Rivington Arms
4 East 2nd Street, 1st Floor (at Bowery), 646-654-3213
East Village / Lower East Side
September 6 - October 6, 2007
Reception: Thursday, September 6, 6 - 8 PM
Web Site
For Carter Mull, photography is a not so much a transparent truth telling device, as it is a kind of inherently constructed material theatre that originates in the apparatus of photography itself. In Ethics of Everyday Fiction, his second solo show with Rivington Arms, Carter presents eight photographs, two propped sculptures, and one floor bound stage-like work – all material and semiotic investigations into ideas about historical and performative time and conditions.

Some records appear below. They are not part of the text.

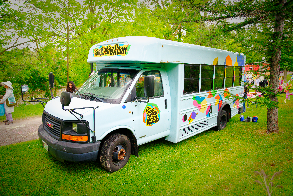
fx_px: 195
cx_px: 146
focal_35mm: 24
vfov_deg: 53.1
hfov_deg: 73.7
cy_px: 98
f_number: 2.8
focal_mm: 24
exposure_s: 1/100
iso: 250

In the recent past, Carter has produced traditionally hung photo works as well as both floor and ceiling bound photographic installations. His new sculptural work is reliant on the photographic idea of the trace, but the works push his formal lexicon by introducing painting as a mode of production used in the service of his prop like sculpture.
Like the Pictures generation, Carter makes photographs from photographs, but instead of relying on imagery from the media as the ultimate source, clippings from his extensive photographic archive are treated as just one of many active materials in his studio. Through his relationship to materials and his usage of photographic strategies, Carter’s work complicates the traditional notions of reportage and documentary by positing meaning in the photographic prints themselves. The new photographs are an extension of his 2007 solo show at Marc Foxx gallery in Los Angeles – and are as much structural investigations into the medium as they are visual forms of communication addressing concerns with performative, historical and material time.